[Excerpts from a dataset]
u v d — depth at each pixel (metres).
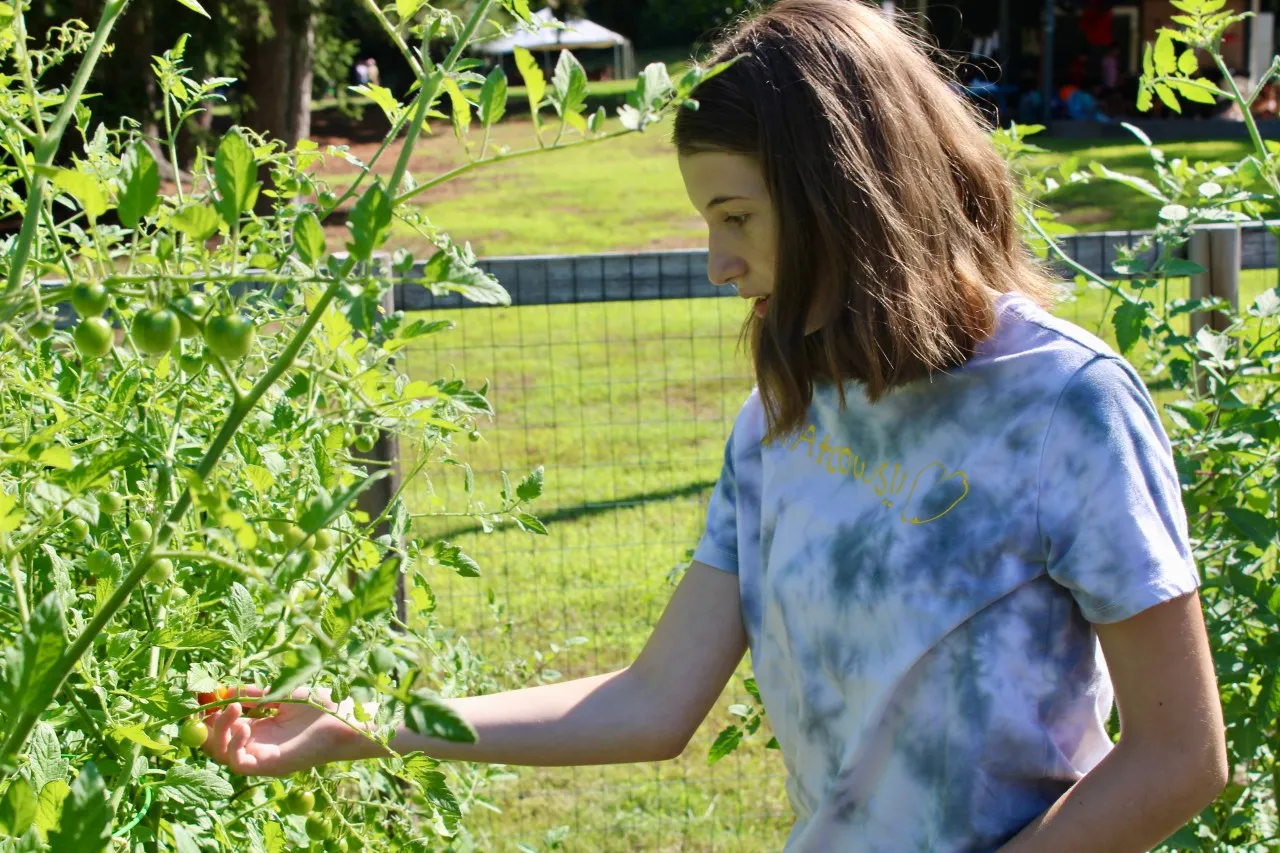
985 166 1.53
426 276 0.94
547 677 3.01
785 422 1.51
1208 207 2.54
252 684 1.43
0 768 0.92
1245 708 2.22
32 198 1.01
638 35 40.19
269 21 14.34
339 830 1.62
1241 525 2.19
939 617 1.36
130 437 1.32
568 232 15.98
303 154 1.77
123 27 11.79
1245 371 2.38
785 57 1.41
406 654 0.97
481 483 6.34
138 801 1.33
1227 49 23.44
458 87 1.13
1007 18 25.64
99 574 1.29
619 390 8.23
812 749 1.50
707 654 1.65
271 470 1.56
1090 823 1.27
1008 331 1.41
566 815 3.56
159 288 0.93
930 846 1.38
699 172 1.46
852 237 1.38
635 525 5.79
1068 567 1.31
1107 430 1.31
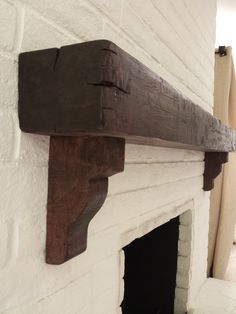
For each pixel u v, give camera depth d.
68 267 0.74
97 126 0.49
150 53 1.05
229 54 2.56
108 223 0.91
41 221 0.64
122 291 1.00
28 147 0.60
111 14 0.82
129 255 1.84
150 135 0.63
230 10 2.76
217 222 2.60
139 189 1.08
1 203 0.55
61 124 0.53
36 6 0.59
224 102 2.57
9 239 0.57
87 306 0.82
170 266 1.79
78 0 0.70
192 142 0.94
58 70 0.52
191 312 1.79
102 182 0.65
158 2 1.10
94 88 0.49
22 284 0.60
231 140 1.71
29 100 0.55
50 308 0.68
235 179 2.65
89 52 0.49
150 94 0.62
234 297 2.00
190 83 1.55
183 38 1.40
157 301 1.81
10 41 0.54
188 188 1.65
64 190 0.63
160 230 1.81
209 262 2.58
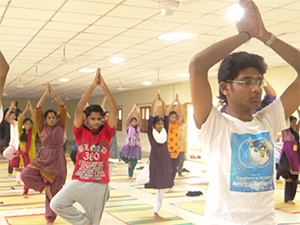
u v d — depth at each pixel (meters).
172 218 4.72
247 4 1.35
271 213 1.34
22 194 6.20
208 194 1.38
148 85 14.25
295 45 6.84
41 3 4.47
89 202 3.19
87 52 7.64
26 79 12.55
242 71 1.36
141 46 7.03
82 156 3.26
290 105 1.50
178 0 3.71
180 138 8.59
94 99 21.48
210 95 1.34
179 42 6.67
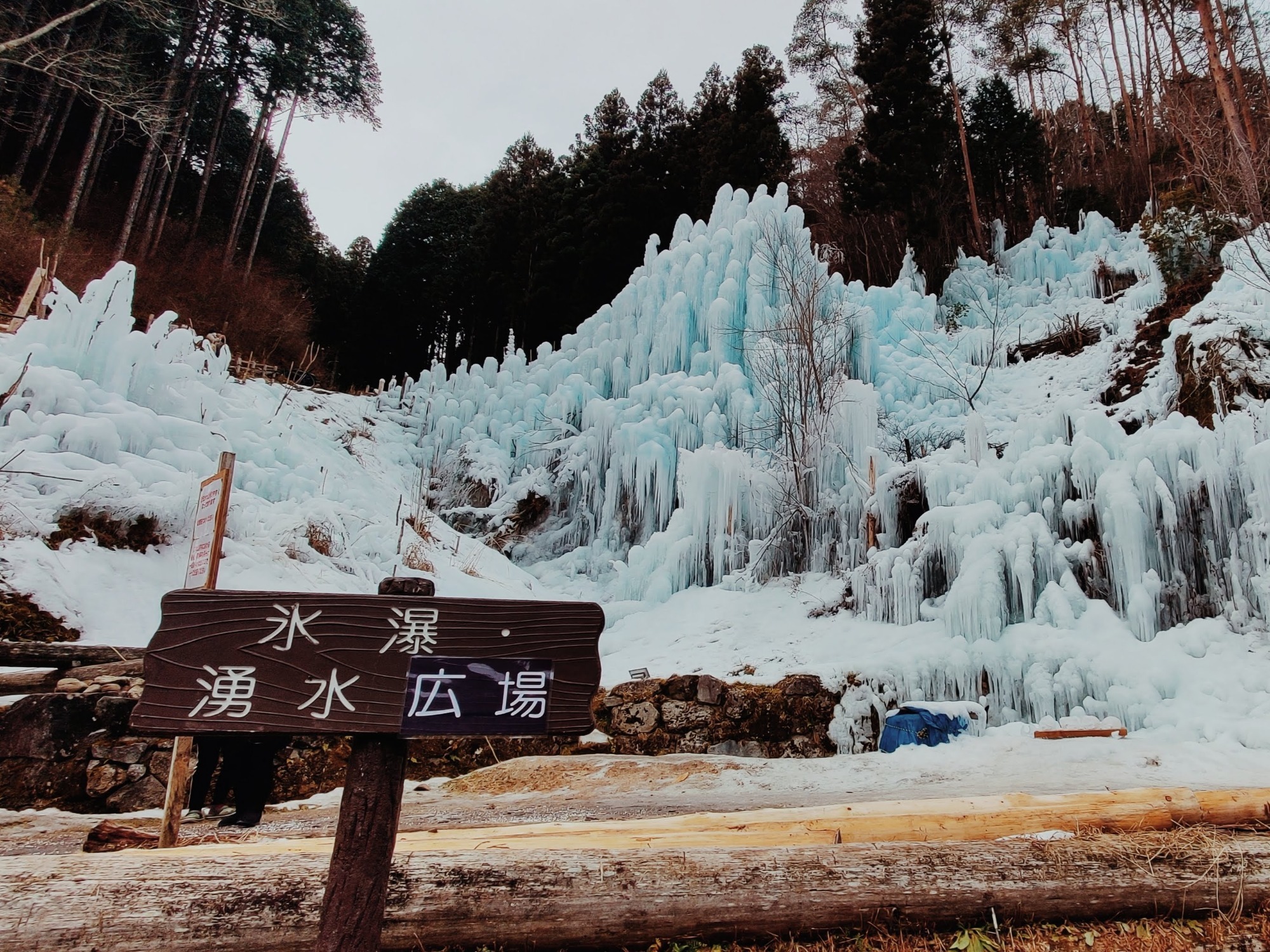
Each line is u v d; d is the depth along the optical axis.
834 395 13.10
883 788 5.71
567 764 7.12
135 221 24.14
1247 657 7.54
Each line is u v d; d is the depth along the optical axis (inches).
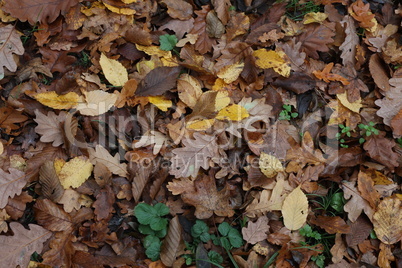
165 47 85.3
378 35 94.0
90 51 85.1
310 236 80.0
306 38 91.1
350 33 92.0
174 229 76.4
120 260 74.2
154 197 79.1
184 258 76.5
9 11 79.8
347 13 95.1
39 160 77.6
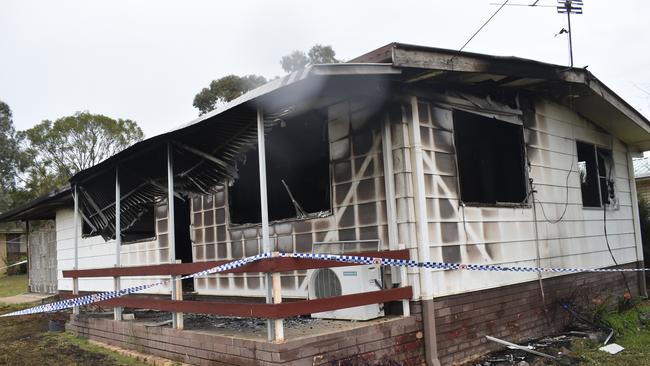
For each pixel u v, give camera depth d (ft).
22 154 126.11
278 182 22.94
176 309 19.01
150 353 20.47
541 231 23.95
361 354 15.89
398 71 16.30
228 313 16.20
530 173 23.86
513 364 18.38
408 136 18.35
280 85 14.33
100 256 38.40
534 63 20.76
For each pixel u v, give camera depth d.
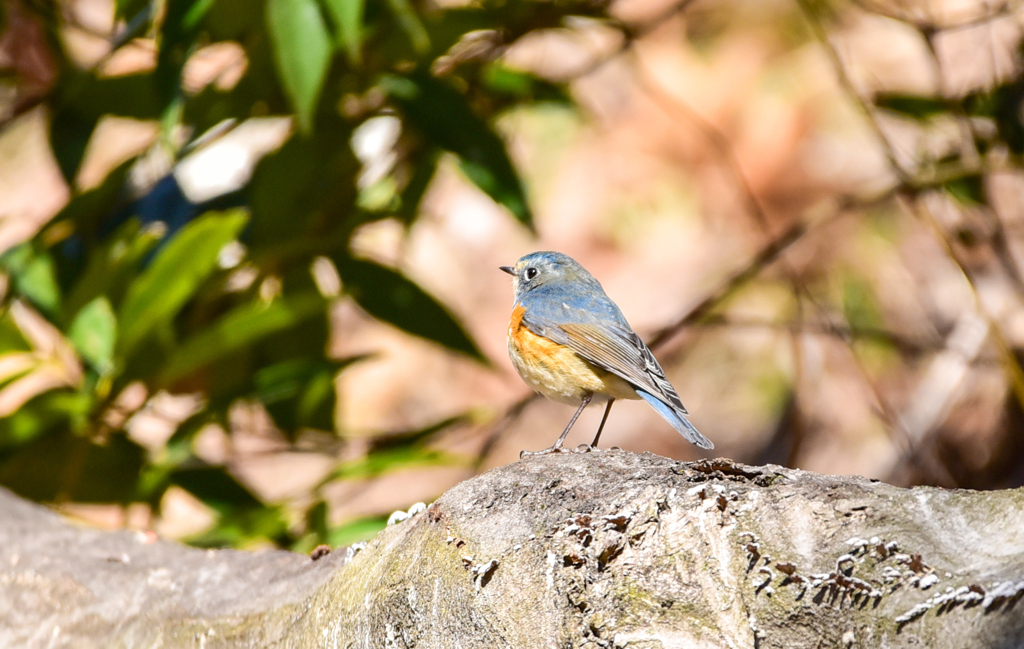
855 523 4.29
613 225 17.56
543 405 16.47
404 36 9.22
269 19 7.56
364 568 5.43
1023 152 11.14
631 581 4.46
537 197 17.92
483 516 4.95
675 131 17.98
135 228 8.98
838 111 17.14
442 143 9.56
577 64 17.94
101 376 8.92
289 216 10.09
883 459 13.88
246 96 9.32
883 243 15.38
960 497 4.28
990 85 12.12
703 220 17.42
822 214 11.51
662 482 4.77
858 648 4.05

▸ WORK TO BE COMPLETED: Starting at the line above that holds "541 231 23.95", return each line up to and including the one that holds "838 111 17.14", exactly as written, minus any pictures.

▸ TASK RESULT:
541 231 23.95
361 354 15.89
398 71 16.30
228 313 16.20
530 173 23.86
513 364 18.38
408 136 18.35
280 85 14.33
100 256 38.40
534 63 20.76
For each pixel u v, give camera depth d.
855 523 4.29
613 225 17.56
543 405 16.47
404 36 9.22
269 19 7.56
364 568 5.43
1023 152 11.14
631 581 4.46
537 197 17.92
483 516 4.95
675 131 17.98
135 228 8.98
838 111 17.14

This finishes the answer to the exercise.